I performed frequency analysis and found a shallower distribution than I would expect for a monoalphabetic ciphertext of this size. Might indicate a polyalphabetic, homophonic, or polygraphic substitution cipher. These are just a few possibilities.
You can learn more about frequency analysis and its relevance to cryptanalysis here and here.
I would start with learning about frequency analysis and then running the analysis yourself. Search around with the links I've provided and google to help learn how to interpret the results and narrow the list of likely ciphers from that. Once you have a narrowed list, start looking for weaknesses in those ciphers and how to crack them. The wikis I've linked to have several descriptions on weaknesses of some implementations of these non-monoaplhabetic cryptographic methods.
If you end up narrowing the cipher list down and make a programmatic solution to bruteforce keys like I have had to in the past, you'll need to find a way to determine if a result is cleartext for each decryption attempt. Assuming this is English, you can implement an English detection tool. I've written about it here. Feel free to pilfer my English detection code in order to interpret your results. It's basic but has gotten the job done for me.
If you really want to get into solving crypto programmatically, this is a great resource: http://inventwithpython.com/hacking/.
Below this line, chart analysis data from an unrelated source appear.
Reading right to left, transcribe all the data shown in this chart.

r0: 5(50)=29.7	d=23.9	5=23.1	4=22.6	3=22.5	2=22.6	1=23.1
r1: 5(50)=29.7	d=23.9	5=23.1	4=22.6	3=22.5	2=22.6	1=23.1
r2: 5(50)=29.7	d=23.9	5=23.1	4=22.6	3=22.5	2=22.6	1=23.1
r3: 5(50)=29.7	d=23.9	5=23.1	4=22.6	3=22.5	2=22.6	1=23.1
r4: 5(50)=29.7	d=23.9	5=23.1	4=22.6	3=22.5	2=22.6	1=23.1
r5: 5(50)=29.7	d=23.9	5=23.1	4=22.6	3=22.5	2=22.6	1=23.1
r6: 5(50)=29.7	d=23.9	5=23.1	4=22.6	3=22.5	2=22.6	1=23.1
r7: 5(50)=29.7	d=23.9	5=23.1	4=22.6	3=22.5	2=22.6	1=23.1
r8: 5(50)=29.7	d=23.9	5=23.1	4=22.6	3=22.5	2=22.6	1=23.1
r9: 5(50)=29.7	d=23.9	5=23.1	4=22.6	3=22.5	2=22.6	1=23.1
And if you to take your learning a step further, learn about Friedman's IC, Cohen's kappa test, and the chi test and their relevancy to cryptanalysis.
If this is some school or crypto event challenge, it very well might be an implementation with a known weakness that can be exploited. If this is something like Raytheon's job offer challenges (as have been found on business cards in the past), I would expect it to require much more effort.